THE PROBLEM
The string "secondary" may appear in lines of the entries below. Report how many lines hold it, with only the number.

AVAILABLE DATA
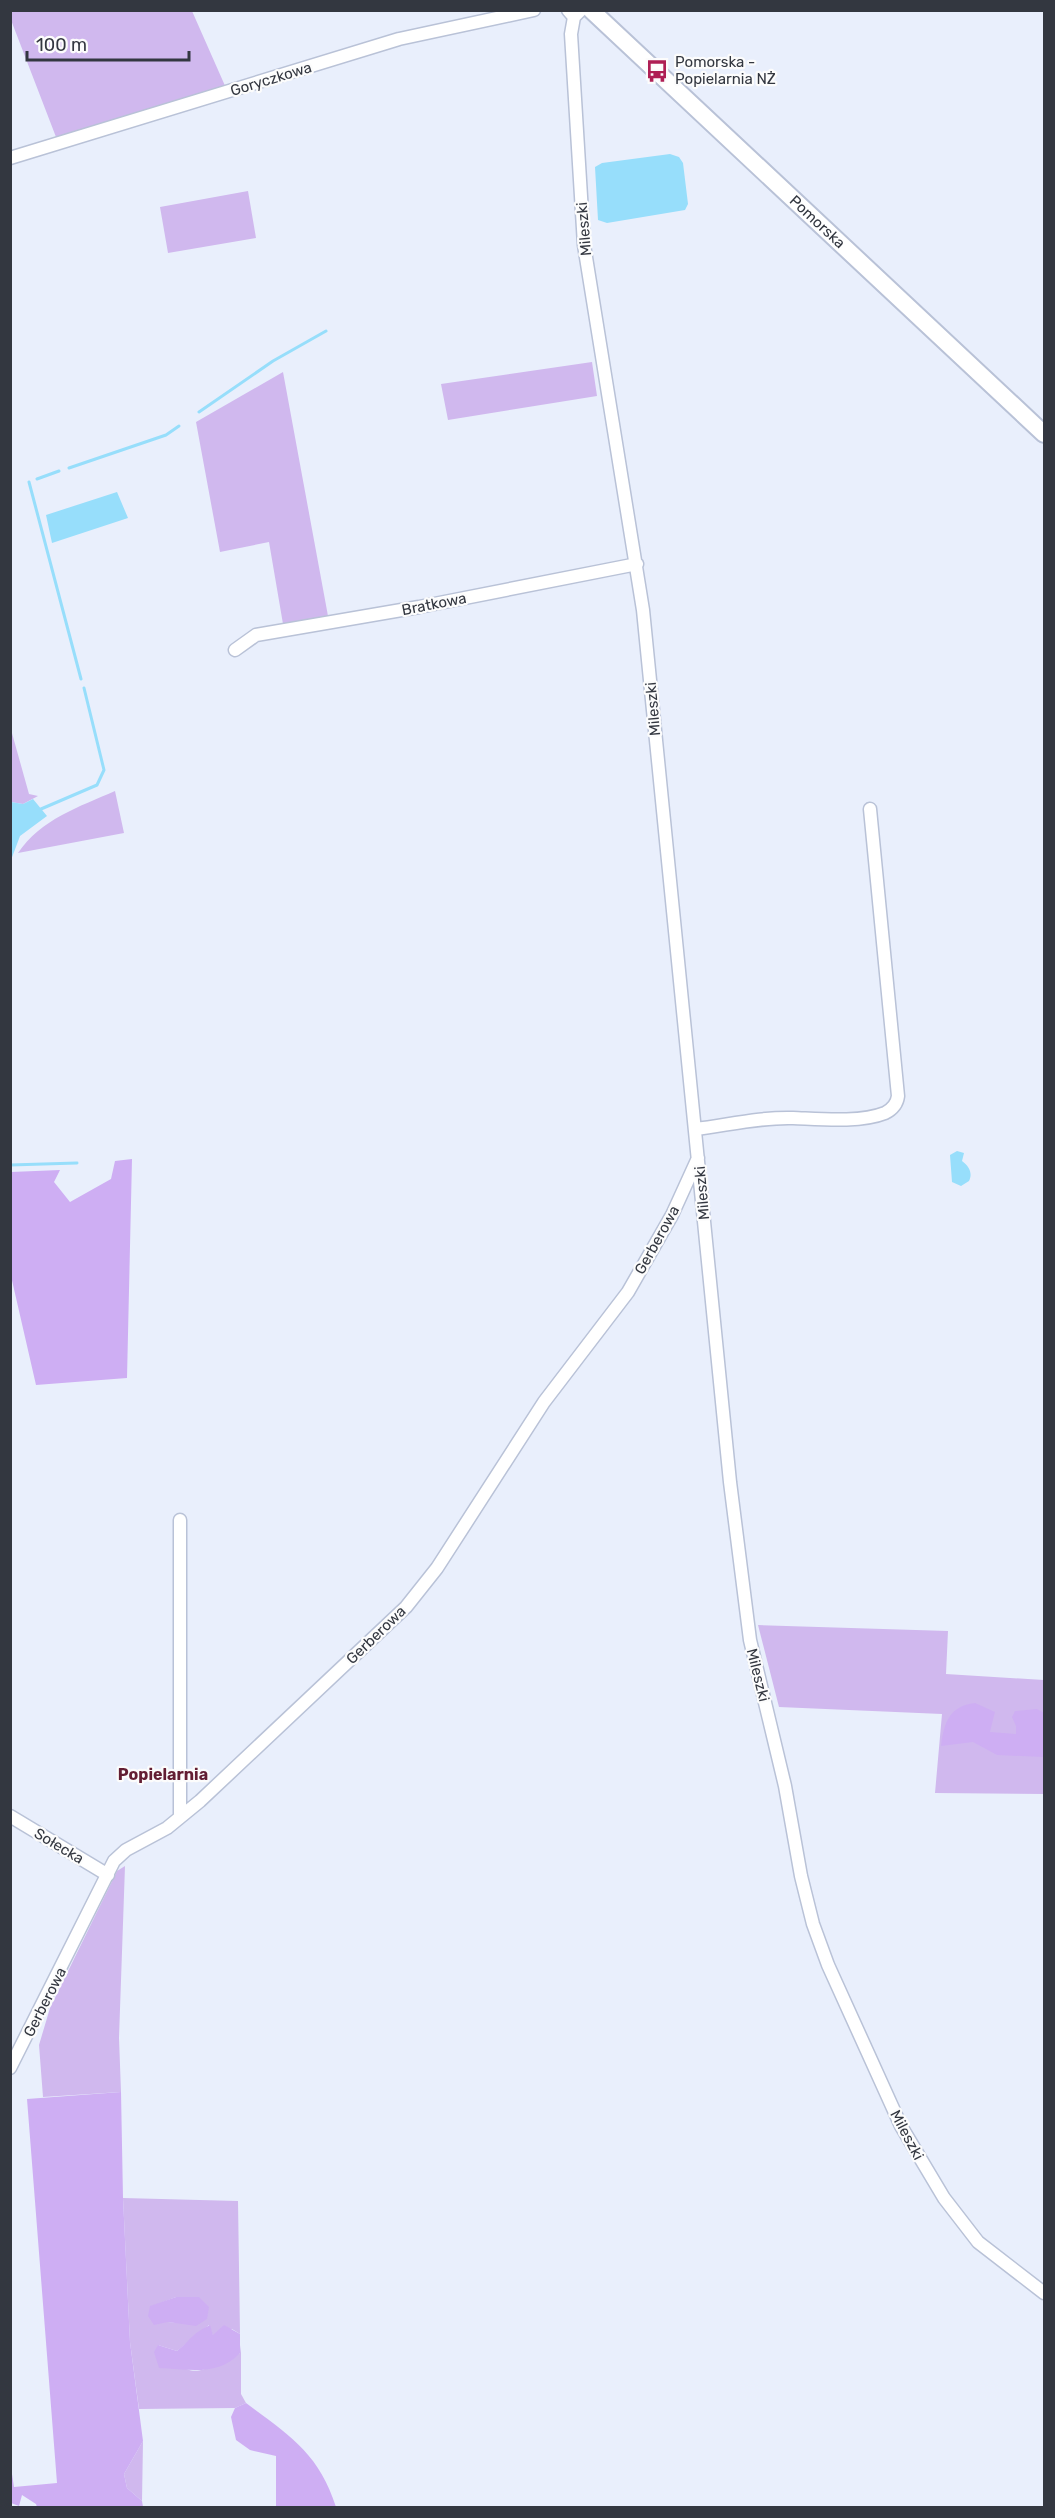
<svg xmlns="http://www.w3.org/2000/svg" width="1055" height="2518" viewBox="0 0 1055 2518" font-family="Rubik,sans-serif">
<rect width="100%" height="100%" fill="#e9effc"/>
<path fill="#d0b8ee" fill-rule="evenodd" d="M11 11H192L226 88 56 137 11 20Z
M248 191 256 238 168 253 160 207Z
M592 362 597 396 448 420 441 384Z
M283 372 328 616 283 624 269 542 220 552 196 422Z
M10 726 29 794 38 796 23 804 11 802Z
M115 791 124 833 18 853C41 819 79 807 115 791Z
M758 1625 948 1631 946 1674 1044 1680V1794L935 1793 942 1714 779 1707Z
M125 1866 119 2038 121 2092 43 2097 39 2045 50 2008 117 1871Z
M123 2198 238 2201 240 2334 232 2329 213 2336 209 2325 177 2351 158 2345C193 2383 196 2373 240 2353L241 2345V2394L246 2403 235 2408 139 2409 130 2342ZM176 2297 179 2323 168 2322 150 2307Z
M143 2441 142 2501 127 2488 124 2474Z"/>
<path fill="#ceaef3" d="M132 1159 127 1378 36 1385 11 1276V1172L60 1170 54 1182 70 1202 111 1179 115 1161Z
M975 1703 995 1712 990 1732 1016 1734V1726L1012 1717 1015 1711 1037 1709 1044 1713V1757L997 1755 973 1742 941 1746C944 1723 949 1706 975 1703Z
M121 2092 123 2198 130 2342 143 2441 124 2474 127 2488 142 2501 143 2507H37L36 2504 22 2495 19 2506 11 2503 10 2461 14 2487 57 2483 27 2099Z
M176 2297H199L209 2307 207 2319 196 2326 168 2322 154 2325 148 2316 150 2306Z
M210 2325 213 2335 224 2325 240 2334V2353C218 2377 188 2369 159 2368L154 2352 158 2345 177 2351C192 2339 191 2334 210 2325Z
M246 2403C289 2435 319 2453 336 2507H276V2456L250 2450 236 2440 231 2417 235 2408Z"/>
<path fill="#97defb" d="M670 154 679 157 683 163 688 204 685 210 607 223 598 220 595 167 602 163Z
M117 492 128 518 52 543 46 515Z
M33 799 47 816 20 836 11 860V802L23 804Z
M957 1151 964 1153 962 1161C969 1166 973 1173 969 1181L961 1186 952 1182 950 1155Z"/>
<g fill="none" stroke-linecap="round" stroke-linejoin="round">
<path stroke="#97defb" stroke-width="3" d="M199 412 273 361 326 331
M69 468 166 435 179 426
M37 479 59 471
M29 482 81 679
M41 809 97 785 104 770 84 688
M10 1165 77 1163"/>
<g stroke="#b9c2d7" stroke-width="15">
<path id="street" d="M568 10 574 17 581 10
M574 17 571 34 584 245 643 610 730 1482 750 1640 785 1786 801 1876 813 1924 828 1965 901 2126 944 2198 978 2242 1044 2293
M10 158 399 39 534 10
M235 650 256 635 419 607 637 564
M696 1129C728 1125 761 1117 793 1118 819 1119 860 1123 885 1113 893 1109 897 1104 898 1096L870 809
M180 1520V1817
M10 1816 108 1875
M10 2068 114 1861 126 1850 167 1828 200 1801 406 1607 437 1568 544 1402 628 1292 672 1215 698 1158"/>
</g>
<g stroke="#b9c2d7" stroke-width="20">
<g id="secondary">
<path id="s1" d="M591 10 1044 434"/>
</g>
</g>
<use href="#street" stroke="#fff" stroke-width="12"/>
<use href="#secondary" stroke="#fff" stroke-width="16"/>
</g>
<defs>
<g id="bus-bare" transform="scale(1.8)"><path d="M-5-6H5V4H4V6H2V4H-2V6H-4V4H-5ZM-3.5-4V0h7V-4ZM-3.5 1.2v1.5H-2V1.2ZM2 1.2v1.5H3.5V1.2Z" fill="#af1f55" stroke="#fcfcfc" stroke-width="2.5" paint-order="stroke"/></g>
</defs>
<g fill-rule="evenodd">
<use href="#bus-bare" x="657" y="71"/>
</g>
<g text-anchor="middle" dominant-baseline="central" stroke-width="4.5" stroke-linejoin="round" paint-order="stroke">
<g font-size="15" fill="#333740" stroke="#fcfcfc" text-anchor="start">
<text x="675" y="62">Pomorska -<tspan x="675" dy="17">Popielarnia NŻ</tspan></text>
</g>
<g font-size="15" fill="#333740" stroke="#fcfcfc">
<text transform="translate(271 79) rotate(-17)">Goryczkowa</text>
<text stroke="none"><textPath href="#s1" startOffset="310">Pomorska</textPath></text>
<text transform="translate(584 229) rotate(-95)">Mileszki</text>
<text transform="translate(434 604) rotate(-11)">Bratkowa</text>
<text transform="translate(653 709) rotate(-95)">Mileszki</text>
<text transform="translate(702 1193) rotate(-95)">Mileszki</text>
<text transform="translate(657 1240) rotate(-61)">Gerberowa</text>
<text transform="translate(376 1635) rotate(-44)">Gerberowa</text>
<text transform="translate(758 1675) rotate(76)">Mileszki</text>
<text transform="translate(59 1846) rotate(31)">Sołecka</text>
<text transform="translate(45 2002) rotate(-63)">Gerberowa</text>
<text transform="translate(907 2135) rotate(62)">Mileszki</text>
</g>
<g font-size="16" font-weight="bold" fill="#631e33" stroke="#fcfcfc">
<text x="163" y="1774">Popielarnia</text>
</g>
</g>
<rect width="1055" height="2518" fill="none" stroke="#333740" stroke-width="24"/>
<path d="M27 51v9h162v-9" fill="none" stroke="#333740" stroke-width="3"/>
<text x="36" y="51" font-size="18" fill="#333740" stroke="#fcfcfc" stroke-width="4.5" paint-order="stroke">100 m</text>
</svg>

RESPONSE TO THE EXERCISE
2